◆ Work to complete
When the word "right" shows up in a line of the records below, copy that line.

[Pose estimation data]
-*-
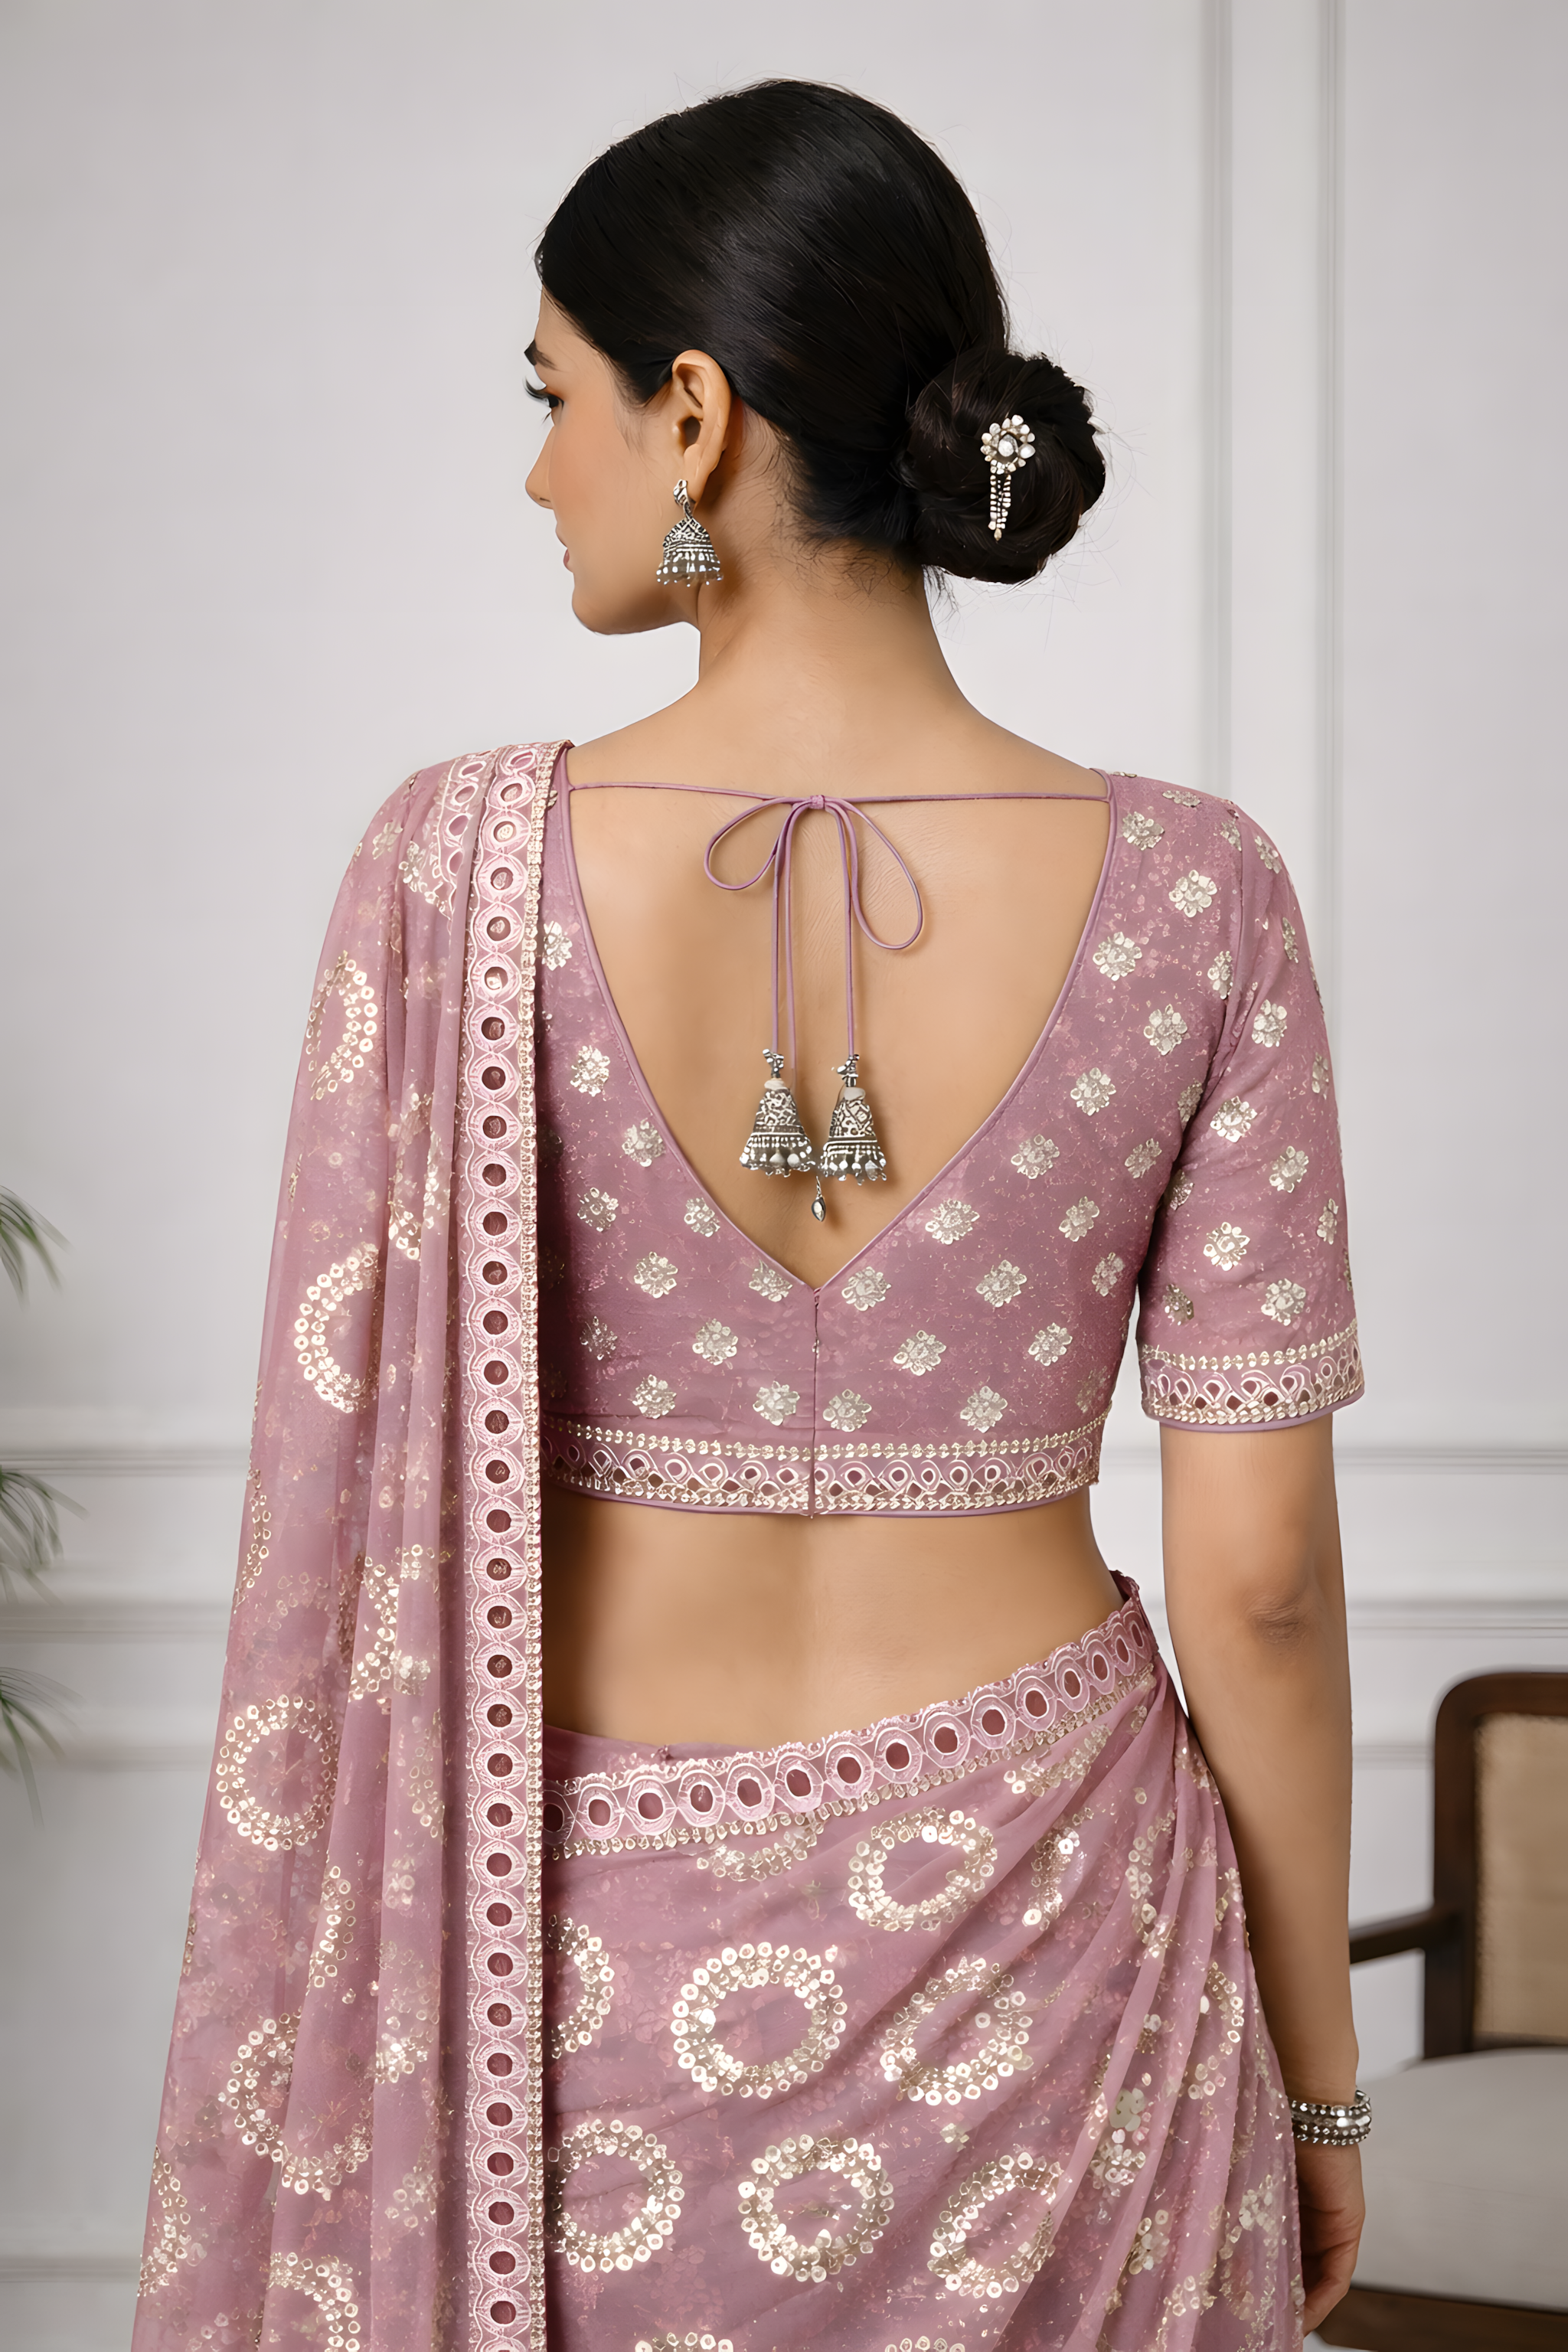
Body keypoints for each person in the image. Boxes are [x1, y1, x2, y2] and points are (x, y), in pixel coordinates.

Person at [133, 80, 1367, 2352]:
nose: (536, 471)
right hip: (1072, 1968)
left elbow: (337, 1529)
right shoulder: (1204, 895)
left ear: (689, 416)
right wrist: (1318, 2098)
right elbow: (1266, 1586)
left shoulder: (450, 872)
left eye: (554, 398)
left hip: (581, 1992)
-*-
◆ Task response
right hip: (1072, 1968)
right shoulder: (1204, 895)
right wrist: (1318, 2098)
right elbow: (1266, 1586)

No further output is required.